=== Section Start ===

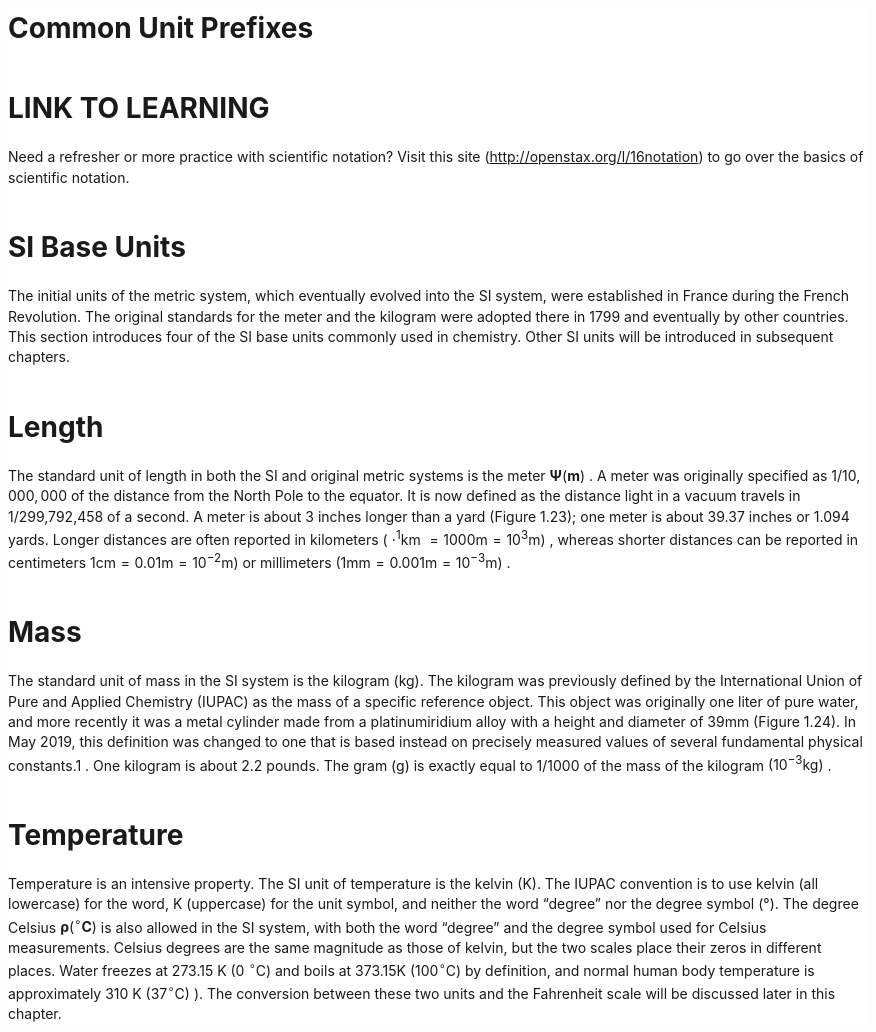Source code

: # Common Unit Prefixes

# LINK TO LEARNING

Need a refresher or more practice with scientific notation? Visit this site (http://openstax.org/l/16notation) to go over the basics of scientific notation.

# SI Base Units

The initial units of the metric system, which eventually evolved into the SI system, were established in France during the French Revolution. The original standards for the meter and the kilogram were adopted there in 1799 and eventually by other countries. This section introduces four of the SI base units commonly used in chemistry. Other SI units will be introduced in subsequent chapters.

# Length

The standard unit of length in both the SI and original metric systems is the meter $\mathbf { \Psi } ( \mathbf { m } )$ . A meter was originally specified as $1 / 1 0 , 0 0 0 , 0 0 0$ of the distance from the North Pole to the equator. It is now defined as the distance light in a vacuum travels in 1/299,792,458 of a second. A meter is about 3 inches longer than a yard (Figure 1.23); one meter is about 39.37 inches or 1.094 yards. Longer distances are often reported in kilometers ( $\cdot { } ^ { 1 } \mathrm { k m }$ $= 1 0 0 0 \mathrm { m } = 1 0 ^ { 3 } \mathrm { m } )$ , whereas shorter distances can be reported in centimeters $\mathrm { 1 c m } = 0 . 0 1 \mathrm { m } = 1 0 ^ { - 2 } \mathrm { m } )$ or millimeters $( 1 \mathrm { m m } = 0 . 0 0 1 \mathrm { m } = 1 0 ^ { - 3 } \mathrm { m } )$ .

# Mass

The standard unit of mass in the SI system is the kilogram (kg). The kilogram was previously defined by the International Union of Pure and Applied Chemistry (IUPAC) as the mass of a specific reference object. This object was originally one liter of pure water, and more recently it was a metal cylinder made from a platinumiridium alloy with a height and diameter of $3 9 \mathrm { m m }$ (Figure 1.24). In May 2019, this definition was changed to one that is based instead on precisely measured values of several fundamental physical constants.1 . One kilogram is about 2.2 pounds. The gram (g) is exactly equal to 1/1000 of the mass of the kilogram $( 1 0 ^ { - 3 } \mathrm { k g } )$ .

# Temperature

Temperature is an intensive property. The SI unit of temperature is the kelvin (K). The IUPAC convention is to use kelvin (all lowercase) for the word, K (uppercase) for the unit symbol, and neither the word “degree” nor the degree symbol (°). The degree Celsius $\mathbf { \rho } ( { ^ \circ } \mathbf { C } )$ is also allowed in the SI system, with both the word “degree” and the degree symbol used for Celsius measurements. Celsius degrees are the same magnitude as those of kelvin, but the two scales place their zeros in different places. Water freezes at 273.15 K $( 0 \ ^ { \circ } \mathrm { C } )$ and boils at $3 7 3 . 1 5 \mathrm { K }$ $( 1 0 0 ^ { \circ } \mathrm { C } )$ by definition, and normal human body temperature is approximately 310 K $( 3 7 ^ { \circ } \mathrm { C } )$ ). The conversion between these two units and the Fahrenheit scale will be discussed later in this chapter.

=== Section End ===

Print each entry precisely as written; the pictures stay out.

Source code

: # Common Unit Prefixes

# LINK TO LEARNING

Need a refresher or more practice with scientific notation? Visit this site (http://openstax.org/l/16notation) to go over the basics of scientific notation.

# SI Base Units

The initial units of the metric system, which eventually evolved into the SI system, were established in France during the French Revolution. The original standards for the meter and the kilogram were adopted there in 1799 and eventually by other countries. This section introduces four of the SI base units commonly used in chemistry. Other SI units will be introduced in subsequent chapters.

# Length

The standard unit of length in both the SI and original metric systems is the meter $\mathbf { \Psi } ( \mathbf { m } )$ . A meter was originally specified as $1 / 1 0 , 0 0 0 , 0 0 0$ of the distance from the North Pole to the equator. It is now defined as the distance light in a vacuum travels in 1/299,792,458 of a second. A meter is about 3 inches longer than a yard (Figure 1.23); one meter is about 39.37 inches or 1.094 yards. Longer distances are often reported in kilometers ( $\cdot { } ^ { 1 } \mathrm { k m }$ $= 1 0 0 0 \mathrm { m } = 1 0 ^ { 3 } \mathrm { m } )$ , whereas shorter distances can be reported in centimeters $\mathrm { 1 c m } = 0 . 0 1 \mathrm { m } = 1 0 ^ { - 2 } \mathrm { m } )$ or millimeters $( 1 \mathrm { m m } = 0 . 0 0 1 \mathrm { m } = 1 0 ^ { - 3 } \mathrm { m } )$ .

# Mass

The standard unit of mass in the SI system is the kilogram (kg). The kilogram was previously defined by the International Union of Pure and Applied Chemistry (IUPAC) as the mass of a specific reference object. This object was originally one liter of pure water, and more recently it was a metal cylinder made from a platinumiridium alloy with a height and diameter of $3 9 \mathrm { m m }$ (Figure 1.24). In May 2019, this definition was changed to one that is based instead on precisely measured values of several fundamental physical constants.1 . One kilogram is about 2.2 pounds. The gram (g) is exactly equal to 1/1000 of the mass of the kilogram $( 1 0 ^ { - 3 } \mathrm { k g } )$ .

# Temperature

Temperature is an intensive property. The SI unit of temperature is the kelvin (K). The IUPAC convention is to use kelvin (all lowercase) for the word, K (uppercase) for the unit symbol, and neither the word “degree” nor the degree symbol (°). The degree Celsius $\mathbf { \rho } ( { ^ \circ } \mathbf { C } )$ is also allowed in the SI system, with both the word “degree” and the degree symbol used for Celsius measurements. Celsius degrees are the same magnitude as those of kelvin, but the two scales place their zeros in different places. Water freezes at 273.15 K $( 0 \ ^ { \circ } \mathrm { C } )$ and boils at $3 7 3 . 1 5 \mathrm { K }$ $( 1 0 0 ^ { \circ } \mathrm { C } )$ by definition, and normal human body temperature is approximately 310 K $( 3 7 ^ { \circ } \mathrm { C } )$ ). The conversion between these two units and the Fahrenheit scale will be discussed later in this chapter.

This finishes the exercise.